In 1978, a framework of international standards for computer network architecture known as OSI (Open Systems Interconnect) was developed. The OSI reference model of network architecture consists of seven layers. From the lowest to the highest, the layers are: (1) the physical layer; (2) the datalink layer; (3) the network layer; (4) the transport layer; (5) the session layer; (6) the presentation layer; and (7) the application layer. Each layer uses the layer below it to provide a service to the layer above it. The lower layers are implemented by lower level protocols which define the electrical and physical standards, perform the byte ordering of the data, and govern the transmission and error detection and correction of the bit stream. The higher layers are implemented by higher level protocols which deal with, inter alia, data formatting, terminal-to-computer dialogue, character sets, and sequencing of messages.
Layer 1, the physical layer, controls the direct host-to-host communication between the hardware of the end users' data terminal equipment (e.g., a modem connected to a PC).
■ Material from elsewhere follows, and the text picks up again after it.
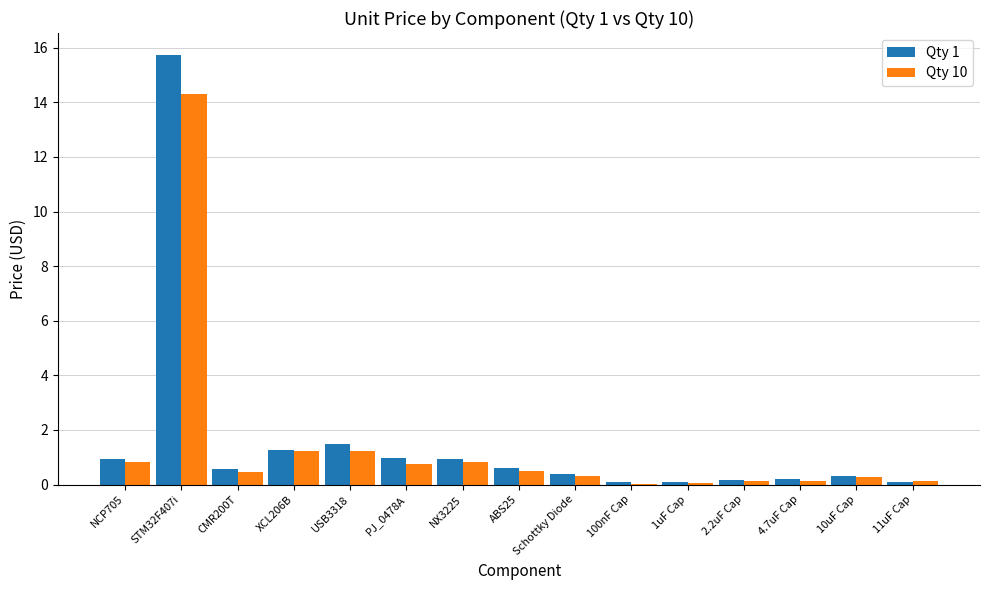

How many groups of bars are there?

15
Layer 2, the datalink layer, generally fragments the data to prepare it to be sent on the physical layer, receives acknowledgment frames, performs error checking, and retransmits frames which have been incorrectly received.
Layer 3, the network layer, generally controls the routing of packets of data from the sender to the receiver via the datalink layer. It is used by the transport layer. An example of the network layer is Internet Protocol (IP) which is the network layer for the TCP/IP protocol widely used on Ethernet networks. In contrast to the OSI seven-layer architecture, TCP/IP (Transmission Control Protocol over Internet Protocol) is a five-layer architecture which generally consists of the network layer and the transport layer protocols. The transport layer (Layer 4) determines how the network layer should be used to provide a point-to-point, virtual, error-free connection so that the end point devices send and receive uncorrupted messages in the correct order. This layer establishes and dissolves connections between hosts. It is used by the session layer. TCP is an example of the transport layer.
Layer 5, the session layer, uses the transport layer and is used by the presentation layer. The session layer establishes a connection between processes on different hosts. It handles the creation of sessions between hosts as well as security issues. Layer 6, the presentation layer, attempts to minimize the noticeability of differences between hosts and performs functions such as text compression and format and code conversion. Layer 7, the presentation layer, is used by the application layer to provide the user with a localized representation of data which is independent of the format used on the network. The application layer is concerned with the user's view of the network and generally deals with resource allocation, network transparency and problem partitioning.
The Point-to-Point Protocol (PPP) generally encompasses the datalink layer (layer 2) and the network layer (layer 3) of the OSI model. PPP was designed to provide a standard Internet encapsulation protocol for transmitting multi-protocol datagrams over point-to-point links. PPP has three main components, namely, (1) an encapsulation method (HDLC-like), (2) a link control protocol (LCP) for establishing, configuring and testing the datalink connection, and (3) a family of network control protocols (NCPs) for establishing and configuring different network layer protocols. PPP using HDLC-like framing is defined in Request For Comments (RFC) 1662. PPP is capable of operating over most data terminal equipment/data communication equipment (DTE/DCE) interfaces (e.g., EIA RS-232-E, EIA RS-422 and CCITT V.35). PPP requires a dedicated or switched full-duplex circuit which can operate in either asynchronous, bit-synchronous or octet-synchronous mode and which is transparent to the datalink layer frames. PPP presents an octet interface to the physical layer and makes no provisions for accepting sub-octets. PPP accommodates several different network layer protocols, such as Internet Protocol (IP), Internetwork Packet Exchange (IPX), DECnet, etc.
Most remote local area network access and Internet access is performed using asynchronous communications across a modem or across an ISDN terminal adapter (TA). However, the higher level layers, IP or TCP/IP, are block-oriented and normally require a synchronous protocol for transmission. In order to transmit these higher level layers over asynchronous communication links, low level protocols, such as PPP, have been developed. These lower level protocols present a significant processing load to the end point device processor because of the character-intensive nature of the protocols. In the past, the end point device processor has been made responsible for all PPP processing. End point devices, such as personal computers, used by Internet service providers should each be capable of simultaneously servicing several users in order to maximize efficiency. Therefore, each end point device of the Internet service provider normally includes several modems for simultaneous communication with a plurality of users. The modems usually are located on cards which reside inside of the end point device. This arrangement requires that the host processor of each end point device perform the protocol processing, including PPP processing, for a plurality of users. The processing of the lower level protocols, such as PPP, takes up a large amount of the processing time of the end point device processor which could be used by the end point device processor to perform other processing tasks.
In accordance with the present invention, the processing of the lower level protocols is accomplished by the processor of the communication device, thus increasing throughput and leaving the processor of the end point device free to handle other tasks.